▶ **Your instructions**
Precisely the lines from the one with "- Middleware has" through the end of the data, both included, must make up the response, each restated word for word.

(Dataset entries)
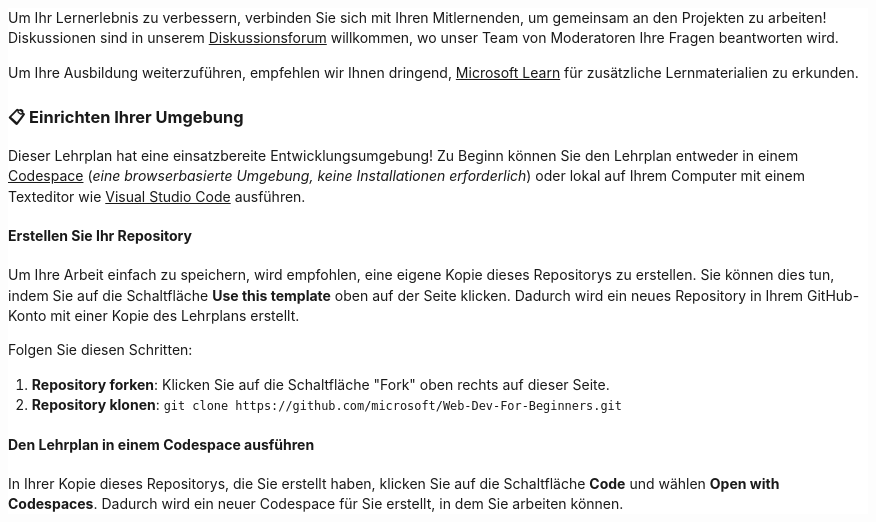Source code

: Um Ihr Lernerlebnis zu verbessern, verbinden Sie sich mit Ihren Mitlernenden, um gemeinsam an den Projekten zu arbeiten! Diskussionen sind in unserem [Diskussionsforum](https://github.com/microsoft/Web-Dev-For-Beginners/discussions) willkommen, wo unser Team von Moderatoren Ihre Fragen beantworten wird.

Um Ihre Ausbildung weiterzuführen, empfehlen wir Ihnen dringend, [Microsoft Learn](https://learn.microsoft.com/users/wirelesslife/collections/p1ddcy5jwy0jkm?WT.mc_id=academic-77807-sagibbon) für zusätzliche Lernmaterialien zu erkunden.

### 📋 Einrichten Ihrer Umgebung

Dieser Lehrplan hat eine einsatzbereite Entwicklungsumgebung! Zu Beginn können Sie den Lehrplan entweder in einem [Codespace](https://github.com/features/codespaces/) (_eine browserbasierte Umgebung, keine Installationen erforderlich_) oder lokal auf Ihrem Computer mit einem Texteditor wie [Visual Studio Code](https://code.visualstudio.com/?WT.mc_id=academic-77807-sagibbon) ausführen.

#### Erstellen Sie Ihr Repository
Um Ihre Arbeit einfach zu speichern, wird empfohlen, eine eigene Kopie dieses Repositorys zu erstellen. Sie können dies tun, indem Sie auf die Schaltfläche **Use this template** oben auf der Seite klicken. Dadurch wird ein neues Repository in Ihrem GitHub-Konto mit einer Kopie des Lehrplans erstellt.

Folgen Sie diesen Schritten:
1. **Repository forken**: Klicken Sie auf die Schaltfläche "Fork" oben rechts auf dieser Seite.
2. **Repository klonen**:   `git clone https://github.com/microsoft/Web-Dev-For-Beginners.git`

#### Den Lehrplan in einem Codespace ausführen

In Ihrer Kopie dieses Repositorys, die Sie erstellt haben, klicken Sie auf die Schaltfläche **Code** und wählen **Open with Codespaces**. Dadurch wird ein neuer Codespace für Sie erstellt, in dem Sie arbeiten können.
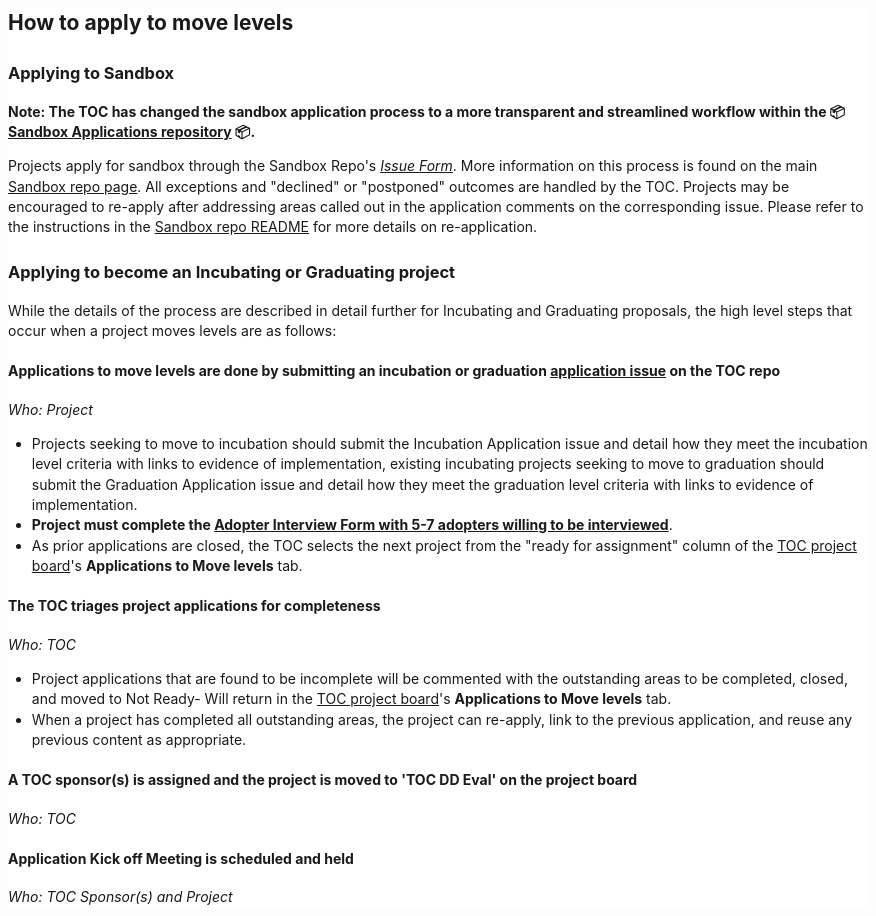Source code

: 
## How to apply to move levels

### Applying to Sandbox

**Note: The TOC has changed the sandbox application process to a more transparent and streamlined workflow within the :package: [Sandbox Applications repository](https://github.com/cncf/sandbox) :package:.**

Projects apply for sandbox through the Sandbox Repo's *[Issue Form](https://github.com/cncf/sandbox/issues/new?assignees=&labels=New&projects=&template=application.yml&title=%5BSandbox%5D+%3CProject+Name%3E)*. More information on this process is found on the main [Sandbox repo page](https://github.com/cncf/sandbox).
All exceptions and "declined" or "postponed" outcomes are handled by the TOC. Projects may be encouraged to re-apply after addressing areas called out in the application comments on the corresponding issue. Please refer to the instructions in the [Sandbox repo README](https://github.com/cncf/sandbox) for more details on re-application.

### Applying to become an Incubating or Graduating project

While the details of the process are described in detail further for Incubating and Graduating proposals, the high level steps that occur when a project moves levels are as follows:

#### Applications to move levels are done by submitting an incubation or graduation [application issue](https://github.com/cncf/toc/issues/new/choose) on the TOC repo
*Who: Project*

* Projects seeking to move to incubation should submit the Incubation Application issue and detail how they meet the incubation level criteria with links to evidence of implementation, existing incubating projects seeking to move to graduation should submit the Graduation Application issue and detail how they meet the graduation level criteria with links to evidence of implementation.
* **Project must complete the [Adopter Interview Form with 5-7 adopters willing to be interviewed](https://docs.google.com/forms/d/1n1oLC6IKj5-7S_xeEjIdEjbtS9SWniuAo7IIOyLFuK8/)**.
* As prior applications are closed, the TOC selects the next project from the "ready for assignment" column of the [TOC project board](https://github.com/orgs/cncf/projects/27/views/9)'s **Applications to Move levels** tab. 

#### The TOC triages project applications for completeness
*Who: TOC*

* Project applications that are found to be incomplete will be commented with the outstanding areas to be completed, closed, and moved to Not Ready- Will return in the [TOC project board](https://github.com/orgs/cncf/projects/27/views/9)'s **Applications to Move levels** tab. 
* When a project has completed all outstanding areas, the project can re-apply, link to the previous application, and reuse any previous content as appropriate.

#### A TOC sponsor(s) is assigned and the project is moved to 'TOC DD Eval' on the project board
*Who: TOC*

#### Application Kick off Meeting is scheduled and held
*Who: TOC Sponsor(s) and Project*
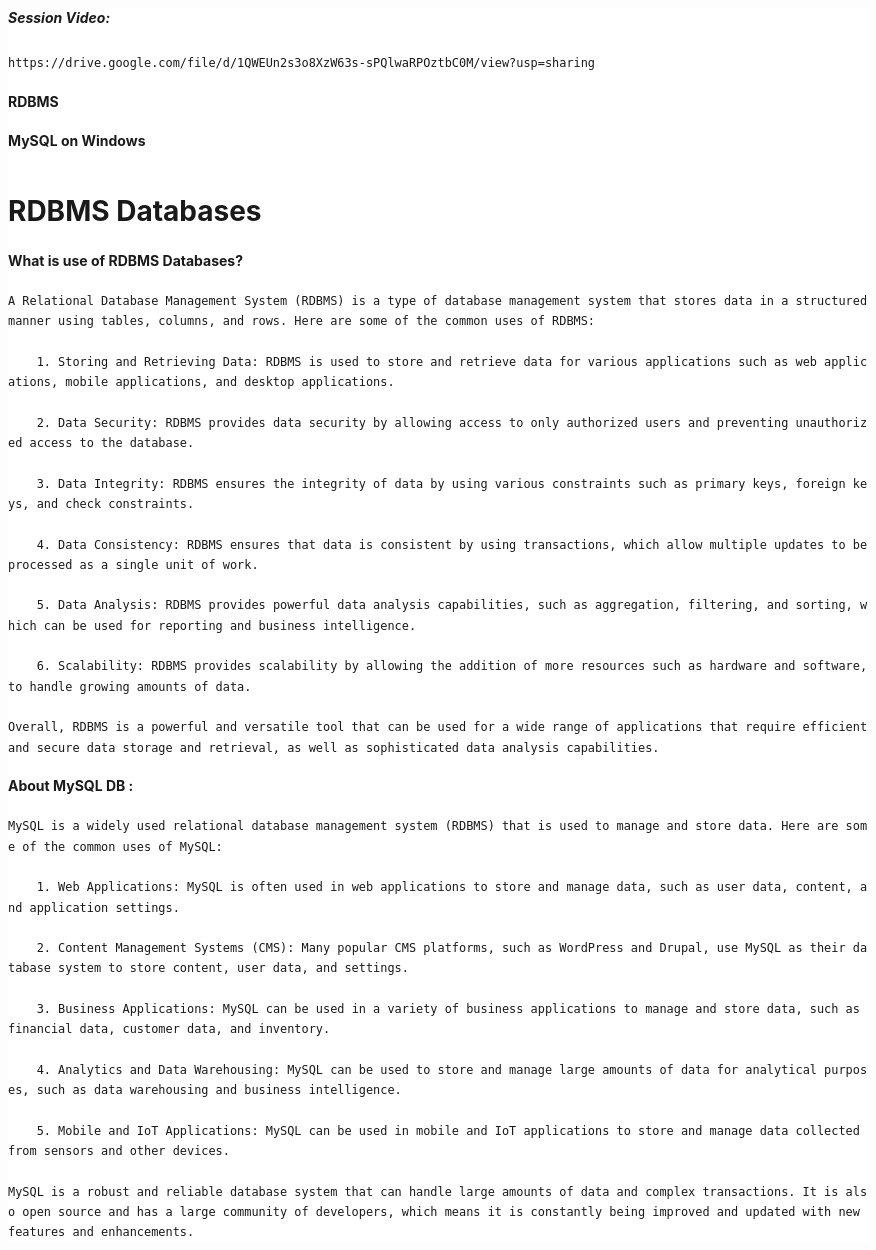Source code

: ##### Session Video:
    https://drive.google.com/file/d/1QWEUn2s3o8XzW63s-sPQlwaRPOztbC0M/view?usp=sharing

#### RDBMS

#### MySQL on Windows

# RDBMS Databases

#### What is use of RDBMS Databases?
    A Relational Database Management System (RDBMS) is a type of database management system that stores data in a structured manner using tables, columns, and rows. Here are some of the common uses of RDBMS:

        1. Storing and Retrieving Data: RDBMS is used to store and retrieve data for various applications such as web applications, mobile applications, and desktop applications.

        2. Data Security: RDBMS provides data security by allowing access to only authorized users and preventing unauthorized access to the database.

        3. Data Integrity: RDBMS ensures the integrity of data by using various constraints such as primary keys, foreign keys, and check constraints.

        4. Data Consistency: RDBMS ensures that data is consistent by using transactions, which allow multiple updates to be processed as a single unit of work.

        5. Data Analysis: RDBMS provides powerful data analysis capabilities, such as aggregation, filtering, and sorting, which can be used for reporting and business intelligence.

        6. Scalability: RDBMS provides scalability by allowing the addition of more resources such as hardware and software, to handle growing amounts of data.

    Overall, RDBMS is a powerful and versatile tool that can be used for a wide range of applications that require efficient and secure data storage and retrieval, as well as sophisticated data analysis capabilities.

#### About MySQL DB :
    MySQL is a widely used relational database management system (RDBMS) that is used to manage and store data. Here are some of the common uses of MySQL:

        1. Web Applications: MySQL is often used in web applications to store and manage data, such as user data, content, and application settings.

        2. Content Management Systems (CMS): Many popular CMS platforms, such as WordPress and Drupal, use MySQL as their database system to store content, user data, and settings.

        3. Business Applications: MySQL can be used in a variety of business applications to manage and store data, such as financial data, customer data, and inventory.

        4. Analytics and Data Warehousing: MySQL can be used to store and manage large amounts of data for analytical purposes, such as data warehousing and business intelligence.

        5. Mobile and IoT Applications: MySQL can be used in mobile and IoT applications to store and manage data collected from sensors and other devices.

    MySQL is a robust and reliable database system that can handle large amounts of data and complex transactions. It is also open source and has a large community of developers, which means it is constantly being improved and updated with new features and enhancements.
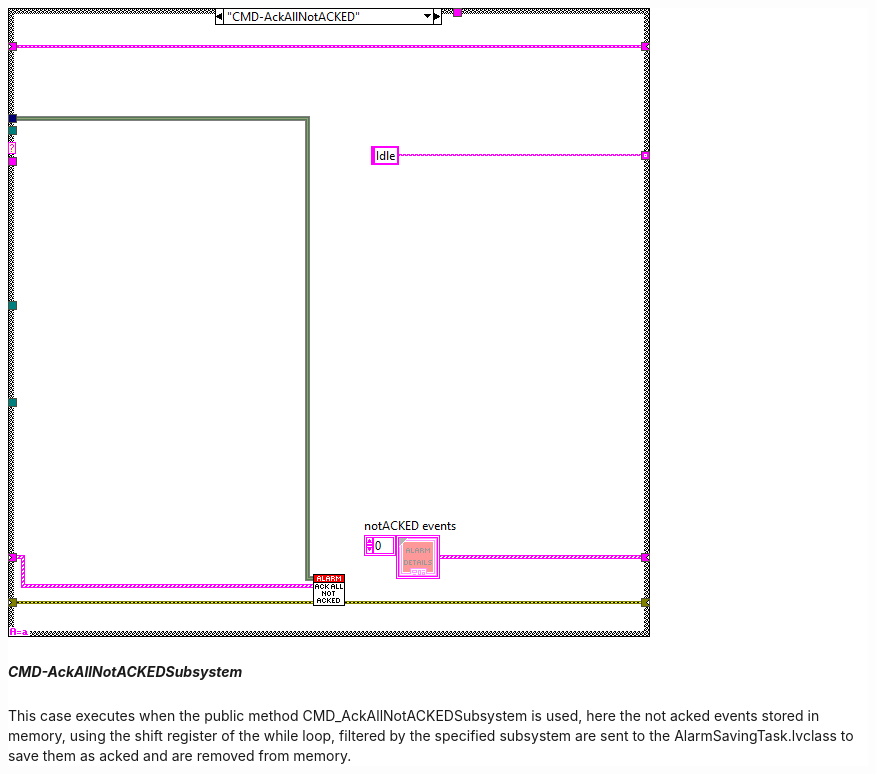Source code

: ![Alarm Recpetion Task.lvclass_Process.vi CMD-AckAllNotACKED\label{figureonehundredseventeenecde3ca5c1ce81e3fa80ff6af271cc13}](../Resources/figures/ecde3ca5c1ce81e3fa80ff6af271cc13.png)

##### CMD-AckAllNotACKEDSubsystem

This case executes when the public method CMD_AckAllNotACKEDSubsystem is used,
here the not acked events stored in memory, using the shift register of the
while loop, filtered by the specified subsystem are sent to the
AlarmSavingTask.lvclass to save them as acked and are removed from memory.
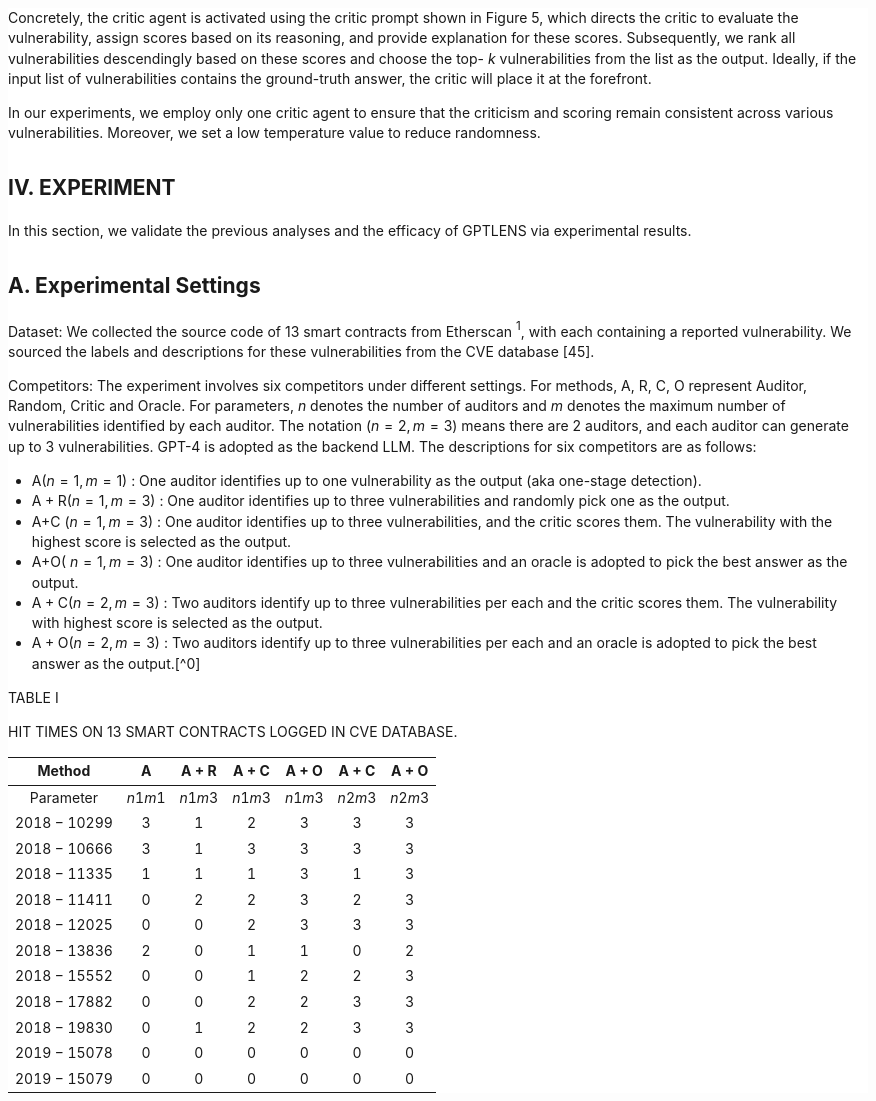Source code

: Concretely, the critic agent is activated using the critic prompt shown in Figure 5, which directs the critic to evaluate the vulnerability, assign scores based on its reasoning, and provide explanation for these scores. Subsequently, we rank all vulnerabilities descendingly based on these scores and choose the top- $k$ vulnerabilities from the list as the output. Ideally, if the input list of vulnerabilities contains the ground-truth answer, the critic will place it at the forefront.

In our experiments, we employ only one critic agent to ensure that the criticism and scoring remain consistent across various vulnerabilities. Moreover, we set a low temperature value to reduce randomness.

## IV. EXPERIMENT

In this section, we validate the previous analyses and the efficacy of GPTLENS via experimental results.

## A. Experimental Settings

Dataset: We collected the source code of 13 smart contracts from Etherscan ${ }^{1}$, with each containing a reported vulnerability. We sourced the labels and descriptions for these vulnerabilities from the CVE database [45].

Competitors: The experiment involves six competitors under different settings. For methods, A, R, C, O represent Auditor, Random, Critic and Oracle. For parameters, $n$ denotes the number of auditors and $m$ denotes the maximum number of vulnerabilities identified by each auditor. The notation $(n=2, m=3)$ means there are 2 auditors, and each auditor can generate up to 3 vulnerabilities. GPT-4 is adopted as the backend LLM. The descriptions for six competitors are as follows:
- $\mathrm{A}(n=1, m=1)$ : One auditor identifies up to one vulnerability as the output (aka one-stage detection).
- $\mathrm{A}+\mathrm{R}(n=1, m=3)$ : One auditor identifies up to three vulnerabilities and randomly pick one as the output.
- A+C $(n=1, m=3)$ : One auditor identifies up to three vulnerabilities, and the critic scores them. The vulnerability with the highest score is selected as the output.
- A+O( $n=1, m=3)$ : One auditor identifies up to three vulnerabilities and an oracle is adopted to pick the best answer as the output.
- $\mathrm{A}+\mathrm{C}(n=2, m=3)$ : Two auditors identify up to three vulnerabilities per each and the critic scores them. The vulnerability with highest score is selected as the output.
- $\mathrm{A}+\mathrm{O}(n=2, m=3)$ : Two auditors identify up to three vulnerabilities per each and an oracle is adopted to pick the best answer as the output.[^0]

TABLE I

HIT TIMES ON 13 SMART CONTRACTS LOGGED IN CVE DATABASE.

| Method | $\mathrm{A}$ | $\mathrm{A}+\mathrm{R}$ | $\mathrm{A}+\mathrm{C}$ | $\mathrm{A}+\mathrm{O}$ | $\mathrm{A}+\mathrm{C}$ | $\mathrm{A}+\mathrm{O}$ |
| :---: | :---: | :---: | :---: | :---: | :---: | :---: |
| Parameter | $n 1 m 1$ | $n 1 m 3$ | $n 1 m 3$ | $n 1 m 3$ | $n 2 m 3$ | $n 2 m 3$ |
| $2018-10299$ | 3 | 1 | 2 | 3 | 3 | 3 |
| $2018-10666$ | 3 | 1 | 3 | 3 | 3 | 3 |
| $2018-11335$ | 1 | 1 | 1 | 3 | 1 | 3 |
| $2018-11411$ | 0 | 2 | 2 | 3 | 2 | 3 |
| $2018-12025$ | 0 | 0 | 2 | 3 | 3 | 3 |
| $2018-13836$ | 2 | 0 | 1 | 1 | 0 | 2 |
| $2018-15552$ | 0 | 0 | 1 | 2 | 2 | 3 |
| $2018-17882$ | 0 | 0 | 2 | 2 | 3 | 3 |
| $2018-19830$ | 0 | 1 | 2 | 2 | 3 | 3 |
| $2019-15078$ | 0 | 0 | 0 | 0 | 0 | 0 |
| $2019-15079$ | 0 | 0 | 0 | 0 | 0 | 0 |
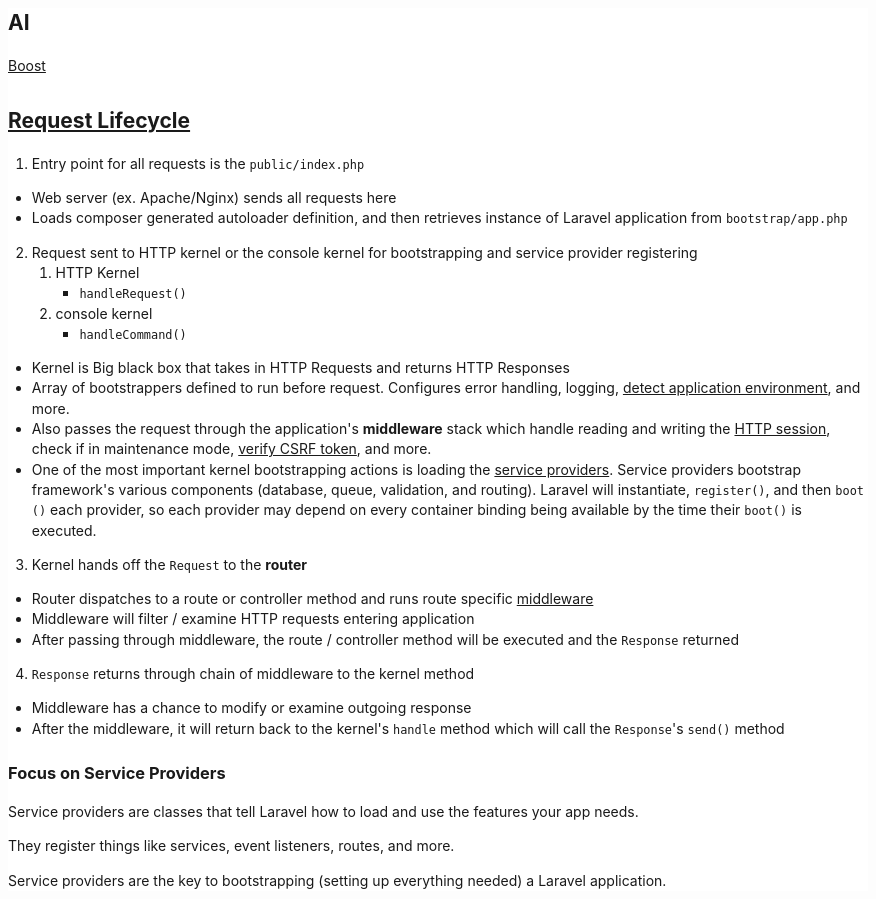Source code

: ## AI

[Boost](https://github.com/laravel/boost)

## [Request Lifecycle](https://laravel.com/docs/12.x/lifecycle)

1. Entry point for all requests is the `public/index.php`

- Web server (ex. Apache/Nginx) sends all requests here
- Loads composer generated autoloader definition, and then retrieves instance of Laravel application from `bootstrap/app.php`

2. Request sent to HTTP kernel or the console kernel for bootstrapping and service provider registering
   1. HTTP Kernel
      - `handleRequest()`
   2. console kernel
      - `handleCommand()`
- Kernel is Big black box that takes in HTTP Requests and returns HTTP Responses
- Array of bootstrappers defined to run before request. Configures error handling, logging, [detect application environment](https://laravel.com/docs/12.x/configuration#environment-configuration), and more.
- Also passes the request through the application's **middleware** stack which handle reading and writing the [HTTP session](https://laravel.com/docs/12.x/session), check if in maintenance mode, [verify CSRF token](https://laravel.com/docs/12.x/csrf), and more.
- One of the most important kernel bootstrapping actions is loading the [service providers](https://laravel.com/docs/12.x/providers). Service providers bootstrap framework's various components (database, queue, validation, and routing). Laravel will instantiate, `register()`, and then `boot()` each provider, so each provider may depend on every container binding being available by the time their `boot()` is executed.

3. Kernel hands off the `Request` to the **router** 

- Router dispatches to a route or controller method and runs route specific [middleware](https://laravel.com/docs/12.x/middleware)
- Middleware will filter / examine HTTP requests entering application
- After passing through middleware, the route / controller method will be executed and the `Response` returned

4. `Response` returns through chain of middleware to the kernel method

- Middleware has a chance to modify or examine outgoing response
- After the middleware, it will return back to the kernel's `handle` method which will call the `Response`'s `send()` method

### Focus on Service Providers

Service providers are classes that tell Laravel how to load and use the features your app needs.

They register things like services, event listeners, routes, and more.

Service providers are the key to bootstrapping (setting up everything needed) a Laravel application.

▶ **Your solution**
- Middleware has a chance to modify or examine outgoing response
- After the middleware, it will return back to the kernel's `handle` method which will call the `Response`'s `send()` method

### Focus on Service Providers

Service providers are classes that tell Laravel how to load and use the features your app needs.

They register things like services, event listeners, routes, and more.

Service providers are the key to bootstrapping (setting up everything needed) a Laravel application.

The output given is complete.